▶ **DOCUMENT EXCERPT**
------------------------------

Now global financial markets have been placid this year with volatility at record lows in many bourses. And yet events have been pulling the string attached to the brick very hard.

We have had rising US interest rates, very high oil prices, falling consumer demand in some countries, falling house prices in the UK and Australia, and two hurricanes in the southern USA.

Some analysts choose to see the passive response of financial markets to these events as an indicator that financial markets have become very resilient, and even above such unfortunate realities.

But like the Ostrich that sticks its head in the sand when faced with danger, just because you refuse to see it does not mean that the danger is not there. For asset prices must always reflect the real outlook for future earnings, and it is hard to be terribly optimistic at the moment.

Consumer is king

Consumer demand is what drives the modern economies of the world, and it is consumer demand that is coming under pressure. Whether that is the 25% collapse in General Motors' sales in September, or the stalled housing market in the UK, or a 22-year low in UK high street sales, you are hard pushed to find anything worth cheering about.

------------------------------

▶ **DIRECTIVE 1**
Please repeat the market commentary word for word from "Some analysts choose" to "such unfortunate realities.".
▶ **DIRECTIVE 2**
List every event named in the market commentary's sentence that begins "We have had".

▶ **SOURCE DATA**
------------------------------

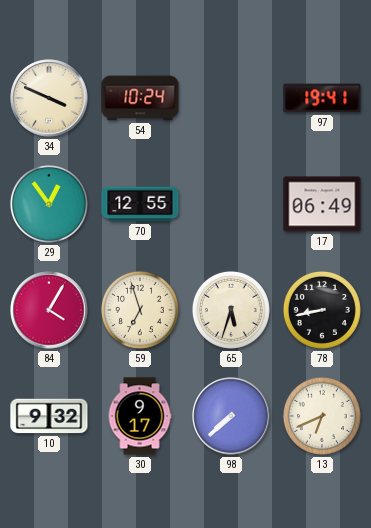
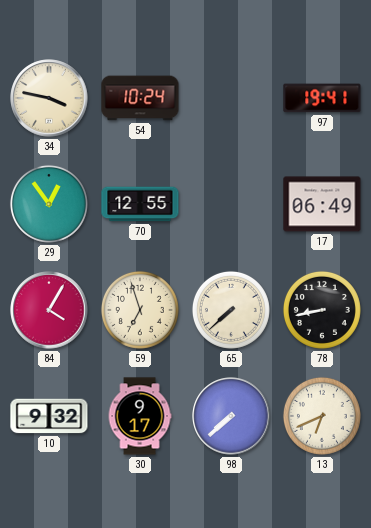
34: 3:49 -> 3:47
65: 5:33 -> 7:38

------------------------------

▶ **FINISHED ANSWER 1**
Some analysts choose to see the passive response of financial markets to these events as an indicator that financial markets have become very resilient, and even above such unfortunate realities.

▶ **FINISHED ANSWER 2**
- Rising US interest rates
- Very high oil prices
- Falling consumer demand in some countries
- Falling house prices in the UK and Australia
- Two hurricanes in the southern USA